1987 Soviet crewed spaceflight to Mir

Soyuz TM-4 was a crewed Soyuz spaceflight to Mir. It was launched on 21 December 1987, and carried the first two crew members of the third long duration expedition, Mir EO-3. These crew members, Vladimir Titov and Musa Manarov, would stay in space for just under 366 days, setting a new spaceflight record. The third astronaut launched by Soyuz TM-4 was Anatoli Levchenko, who returned to Earth about a week later with the remaining crew of Mir EO-2. Levchenko was a prospective pilot for the Soviet Space shuttle Buran. The purpose of his mission, named Mir LII-1, was to familiarize him with spaceflight.

It was the fourth Soyuz TM spacecraft to be launched (one of which was uncrewed), and like other Soyuz spacecraft, it was treated as a lifeboat for the station's crew while docked.
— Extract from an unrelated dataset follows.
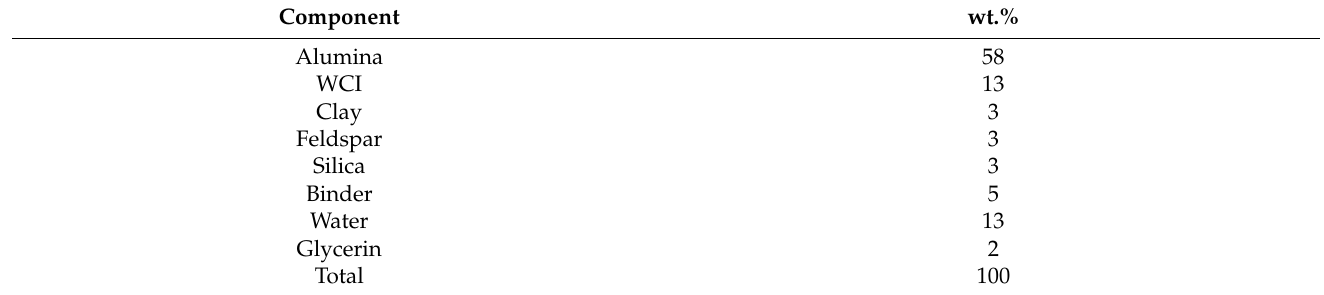
Table 1. Composition of the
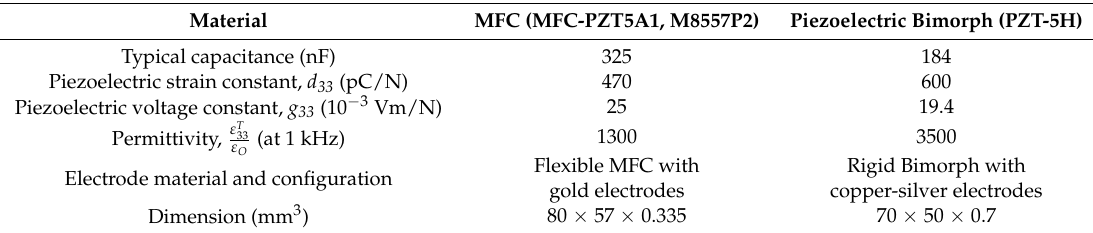
Table 1. The electromechanical properties of the harvester. MFC: microfiber composite. Material MFC (MFC-PZT5A1, M8557P2) Piezoelectric Bimorph (PZT-5H) Typical capacitance (nF) 325 184 Piezoelectric strain constant, d 33 (pC/N) 470 600 25 19.4 T Permittivity, ε (at 1 kHz) 1300 3500 33 ε O Flexible MFC with Rigid Bimorph with Electrode material and configuration gold electrodes copper-silver electrodes Dimension (mm 3 ) 80 × 57 × 0.335 70 × 50 × 0.7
In June 1988, part way through EO-3, Soyuz TM-4 was swapped for Soyuz TM-5 as the station's lifeboat. The mission which swapped the spacecraft was known as Mir EP-2, and had a three-person crew.

==Crew==

Titov and Manarov were members of the long duration mission Mir EO-3, and returned to Earth just over a full year later, in Soyuz TM-6. Levchenko, on the other hand, returned to Earth about a week later in Soyuz TM-3.
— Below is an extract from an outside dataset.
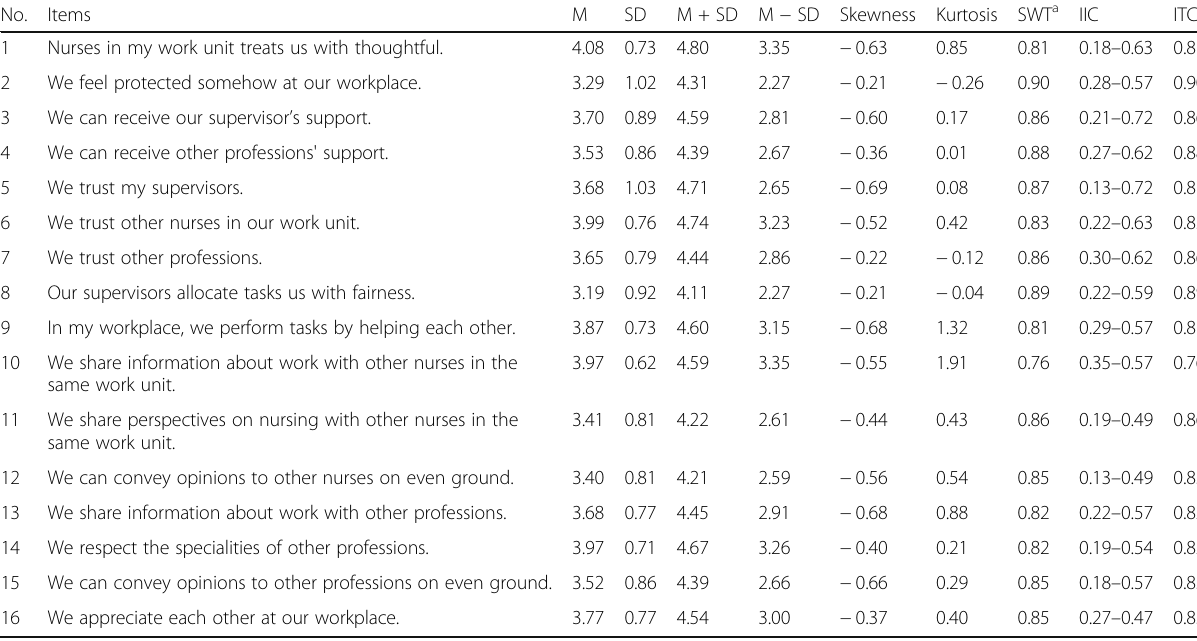
Table 2 Descriptive statistics and item analysis for items on the RWSCS-JN No.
In June 1988, Soyuz TM-4 landed the three-man crew of Mir EP-2, after their 9-day stay on the station; that crew included the second Bulgarian astronaut Aleksandr Panayotov Aleksandrov.

| Position | Launching crew | Landing crew |
|---|---|---|
| Commander | Vladimir Titov Mir EO-3 Second spaceflight | Anatoly Solovyev Mir EP-2 First spaceflight |
| Flight engineer | Musa Manarov Mir EO-3 First spaceflight | Viktor Savinykh Mir EP-2 Third and last spaceflight |
| Research cosmonaut | Anatoli Levchenko Mir LII-1 Only spaceflight | Aleksandr Aleksandrov, Bulgaria Mir EP-2 Only spaceflight |

=== Backup crew ===

| Position | Crew |  |
|---|---|---|
| Commander | Aleksandr Volkov |  |
| Flight engineer | Aleksandr Kaleri |  |
| Research cosmonaut | Aleksandr Shchukin |  |

==Mission parameters==
- Mass: 7070 kg
- Perigee: 337 km
- Apogee: 357 km
- Inclination: 51.6°
- Period: 91.5 minutes

==Mission highlights==
Fourth crewed spaceflight to Mir. Manarov and Titov (known by their callsign as the "Okeans") replaced Romanenko and Alexandrov. Anatoli Levchenko was a cosmonaut in the Buran shuttle program. Levchenko returned with Romanenko and Alexandrov in Soyuz TM-3.

Before departing Mir, Romanenko and Alexandrov demonstrated use of EVA equipment to the Okeans. The Okeans delivered biological experiments, including the Aynur biological crystal growth apparatus, which they installed in Kvant-1. The combined crews conducted an evacuation drill, with the Mir computer simulating an emergency.

Titov and Manarov conducted part of an ongoing survey of galaxies and star groups in the ultraviolet part of the spectrum using the Glazar telescope on Kvant. The survey required photography with exposure times up to 8 min. Even small cosmonaut movements could shake the complex. This produced blurring of astronomical images, so all cosmonaut movements had to be stopped during the exposures.